1. Check That Your Dataset Has the Right Format#

➡️ Run the Notebook: check_data.ipynb#

Your dataset should be a file named data_{site_name}.txt with the following required column names:

  • ``timeyear``: Represents the year in decimal format (e.g., 2022.45).

  • ``p``: Precipitation.

  • ``pet``: Potential evapotranspiration.

  • ``q``: Streamflow.

  • ``date``: A datetime object representing the date.


Folder Structure for Using GAMCR#

To properly use the GAMCR package, create a folder for your site named {site_name}. This folder should follow the structure below:

  • Place the data_{site_name}.txt file in this folder.

  • GAMCR will save the models you train for this site in the same folder.

  • Two subfolders will be automatically created and used by GAMCR:

    • ``data/``: This subfolder stores the preprocessed data, created when calling a save_batch type method.

    • ``results/``: This subfolder saves statistics on the results of a trained model, created when calling the compute_statistics method.

2. Data Preprocessing#

➡️ Run the Script: save_data_batch.py#

To make training GAMCR more efficient, some computations should be performed offline before starting the training process.

To preprocess the data, run the script: save_data_batch.py

3.A Training a Model with Predefined Hyperparameters#

➡️ Run the Script: train_models.py#

As explained in our paper, GAMCR uses two regularization parameters.

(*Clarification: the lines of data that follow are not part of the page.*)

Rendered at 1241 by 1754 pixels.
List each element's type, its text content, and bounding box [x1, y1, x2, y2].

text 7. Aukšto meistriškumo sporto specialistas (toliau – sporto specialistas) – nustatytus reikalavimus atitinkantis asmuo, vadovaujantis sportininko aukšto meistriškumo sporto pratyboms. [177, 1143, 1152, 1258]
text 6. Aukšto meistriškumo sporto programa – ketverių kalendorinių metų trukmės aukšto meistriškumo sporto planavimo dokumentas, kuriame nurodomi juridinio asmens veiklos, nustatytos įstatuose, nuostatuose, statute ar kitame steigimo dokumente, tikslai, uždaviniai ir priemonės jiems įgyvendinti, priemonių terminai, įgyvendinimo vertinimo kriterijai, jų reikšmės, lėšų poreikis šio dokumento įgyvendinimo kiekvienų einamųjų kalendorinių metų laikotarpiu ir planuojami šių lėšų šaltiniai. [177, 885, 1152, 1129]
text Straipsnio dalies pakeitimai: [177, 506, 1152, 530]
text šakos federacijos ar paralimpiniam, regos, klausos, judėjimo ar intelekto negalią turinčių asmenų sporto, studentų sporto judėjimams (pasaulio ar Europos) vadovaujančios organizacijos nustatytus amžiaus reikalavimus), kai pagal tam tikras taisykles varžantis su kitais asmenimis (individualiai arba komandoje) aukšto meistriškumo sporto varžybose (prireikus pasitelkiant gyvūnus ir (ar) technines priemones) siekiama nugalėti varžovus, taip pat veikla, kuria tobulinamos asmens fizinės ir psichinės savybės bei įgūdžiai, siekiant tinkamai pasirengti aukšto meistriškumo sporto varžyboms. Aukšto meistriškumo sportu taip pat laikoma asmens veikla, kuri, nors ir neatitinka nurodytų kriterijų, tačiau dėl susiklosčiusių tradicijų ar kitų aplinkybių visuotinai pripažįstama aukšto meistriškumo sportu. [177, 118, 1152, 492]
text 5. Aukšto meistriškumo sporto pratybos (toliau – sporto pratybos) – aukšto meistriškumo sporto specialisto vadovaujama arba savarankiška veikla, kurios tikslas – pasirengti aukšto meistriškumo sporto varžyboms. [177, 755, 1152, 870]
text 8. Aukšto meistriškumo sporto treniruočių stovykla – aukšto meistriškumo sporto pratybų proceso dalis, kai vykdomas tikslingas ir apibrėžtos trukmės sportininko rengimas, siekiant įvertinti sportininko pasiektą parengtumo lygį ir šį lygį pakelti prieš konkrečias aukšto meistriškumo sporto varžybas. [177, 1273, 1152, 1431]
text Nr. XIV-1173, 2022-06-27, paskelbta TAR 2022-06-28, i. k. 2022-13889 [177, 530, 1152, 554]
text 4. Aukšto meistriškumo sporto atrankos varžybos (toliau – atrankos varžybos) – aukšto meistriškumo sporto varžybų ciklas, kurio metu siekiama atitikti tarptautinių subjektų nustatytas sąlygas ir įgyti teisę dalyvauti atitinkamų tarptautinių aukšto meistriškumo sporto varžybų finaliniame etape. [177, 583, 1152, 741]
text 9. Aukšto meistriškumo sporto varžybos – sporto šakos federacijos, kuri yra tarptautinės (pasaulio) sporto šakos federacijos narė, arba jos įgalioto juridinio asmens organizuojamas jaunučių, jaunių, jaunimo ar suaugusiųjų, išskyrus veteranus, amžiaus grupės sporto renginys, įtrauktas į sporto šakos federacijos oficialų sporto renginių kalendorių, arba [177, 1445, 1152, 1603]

If you choose to use the default values for these parameters (recommended), simply run the script: train_models.py

3.B Training a model selecting hyperparameters with cross validation#

In case you would like to optimize the selection of the hyperparamters, you can launch the script CV_model.py which will train the model for different values of the hyperparameters (located on a 2D grid).

Once all models are trained, you can investigate the results yourself to find the best one and use the script find_best_model_CV.py to use an automated processure to find the best model.

You can find examples of these files in the folder ./experiments/real_data/data_and_visualization/CV/.

[ ]: